Page added on March 17, 2008
LONDON (Reuters) – Oil’s long-term supply constraints should make any fall in prices due to a recession in the United States only temporary, Giovanni Serio, an oil analyst at Goldman Sachs told Reuters.
Oil tumbled on Monday as investors took profits in financial markets unnerved by the bailout of U.S. investment bank Bear Stearns over the weekend.
The oil market had hit a string of record highs over the past week, taking it to $111.80 a barrel and had jumped about 16 percent since the start of this year partly due to the weak dollar, but also reflecting long-standing structural constraints on supply.

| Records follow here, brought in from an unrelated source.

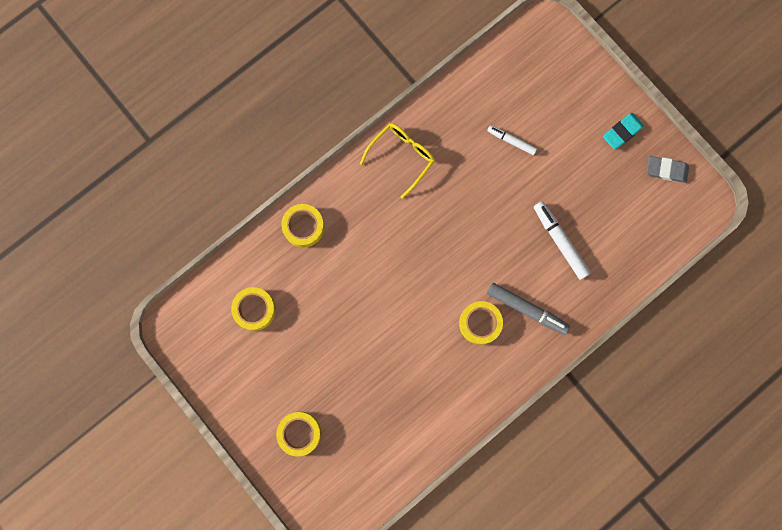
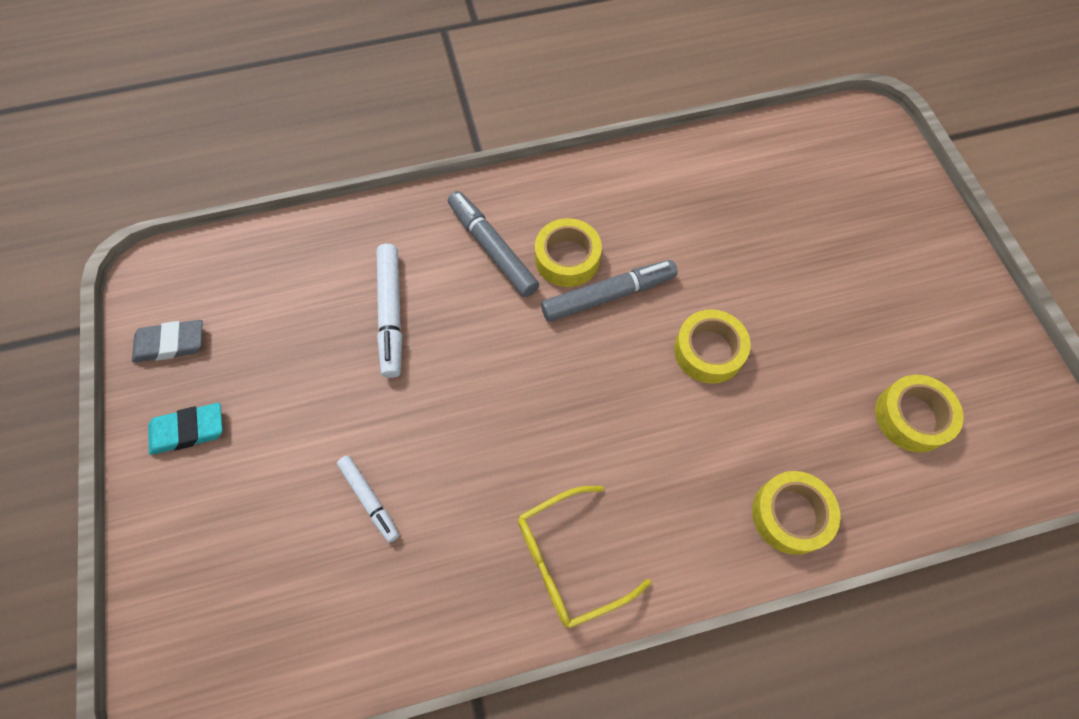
camera: 155 degrees left, 15 degrees down
yellow tape [276,412,321,457] -> yellow tape moved to [674,309,751,384]
grey eraser [646,156,689,183] -> grey eraser turned 45 degrees counterclockwise [132,320,203,362]
none -> grey marker [541,260,678,322]

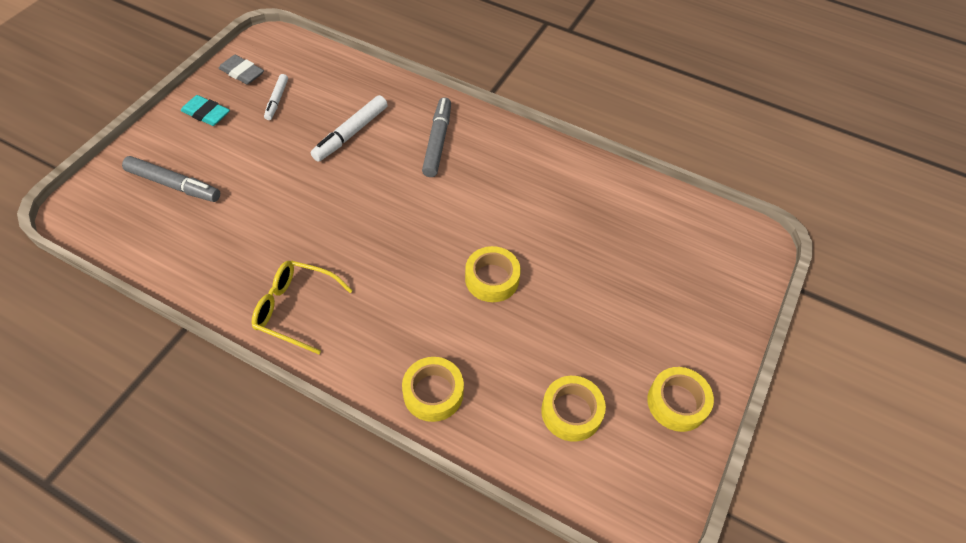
camera: 40 degrees right, 10 degrees down
white marker [337,456,399,543] -> white marker moved to [264,74,288,120]
yellow tape [535,218,602,287] -> yellow tape moved to [647,367,714,432]
grey marker [541,260,678,322] -> grey marker moved to [122,156,220,202]

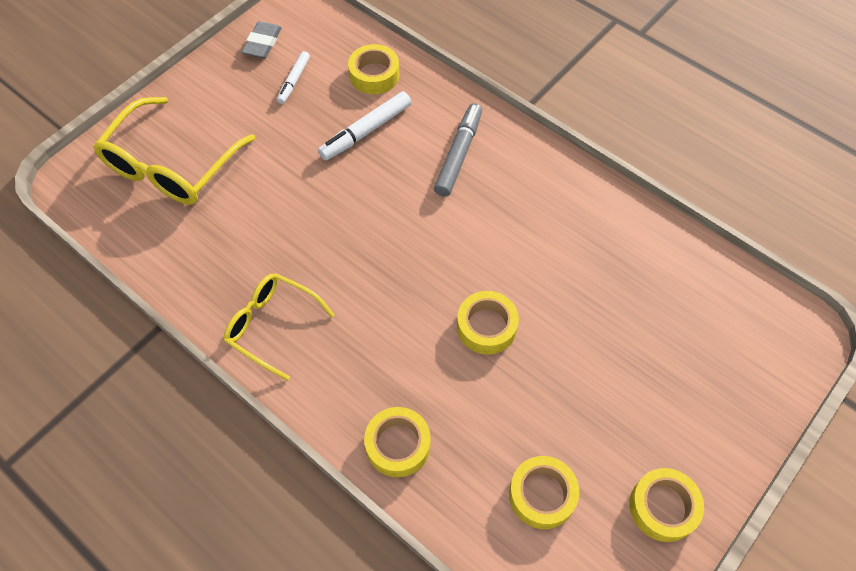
camera: 15 degrees right, 5 degrees up
grey marker [122,156,220,202] -> yellow glasses [93,97,255,205]
turquoise eraser [181,95,230,126] -> none
grey eraser [219,55,264,85] -> grey eraser turned 60 degrees clockwise [242,21,282,58]
none -> yellow tape [348,44,399,94]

Investment bank Goldman Sachs said there was potential for a significant pull-back because of a U.S. slowdown, financial market gyrations and a seasonal increase in oil supplies due to the end of winter and oil refinery shut-downs for maintenance.

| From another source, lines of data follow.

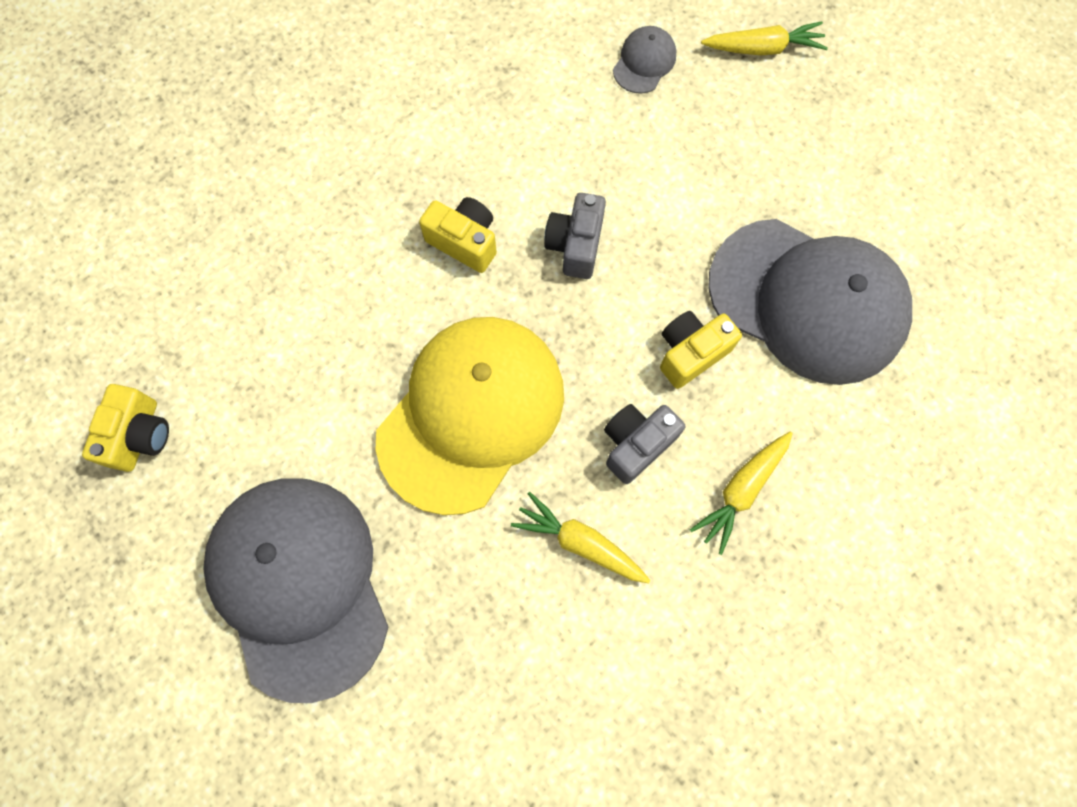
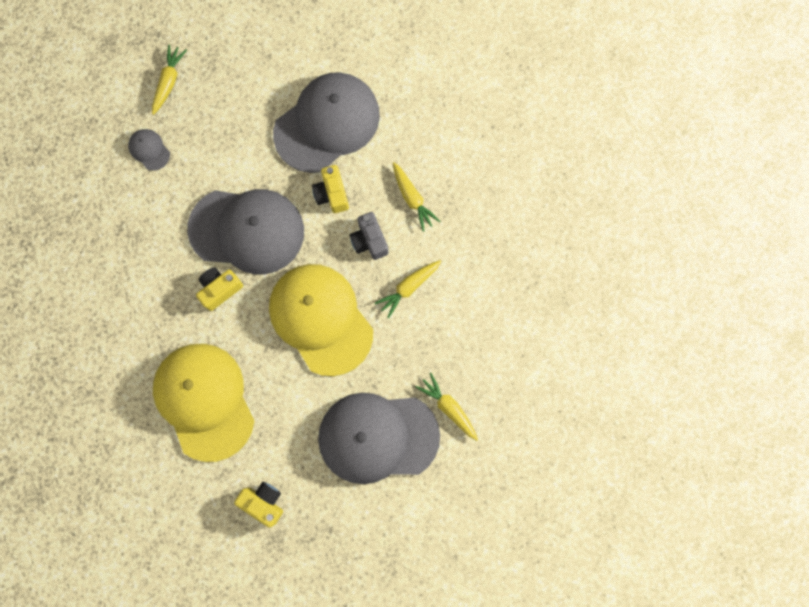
camera: 70 degrees left, 5 degrees up
grey camera [544,193,606,279] -> grey cap [187,189,304,274]
none -> yellow cap [153,344,255,462]
none -> yellow carrot [416,373,478,441]

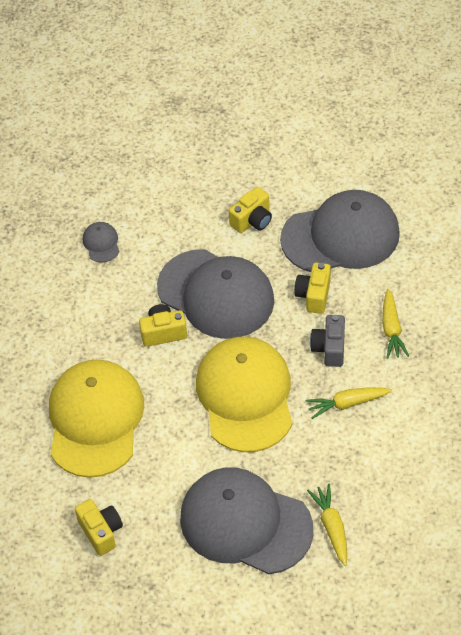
camera: 30 degrees right, 25 degrees down
grey cap [128,129,170,171] -> grey cap moved to [83,222,119,263]
yellow carrot [152,45,187,115] -> none
none -> yellow camera [229,187,272,233]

“The U.S. slowdown is already affecting oil demand and that is why we expect pressure on prices,” said Giovanni Serio, oil analyst at Goldman Sachs.
But he remained positive on oil long-term because of the market’s deeply-ingrained structural constraints that mean supply cannot easily rise to meet rapidly increasing demand from emerging countries like China and India.
“The driver is not demand, it’s supply,” he said, pointing to 20 years of underinvestment in new oil production.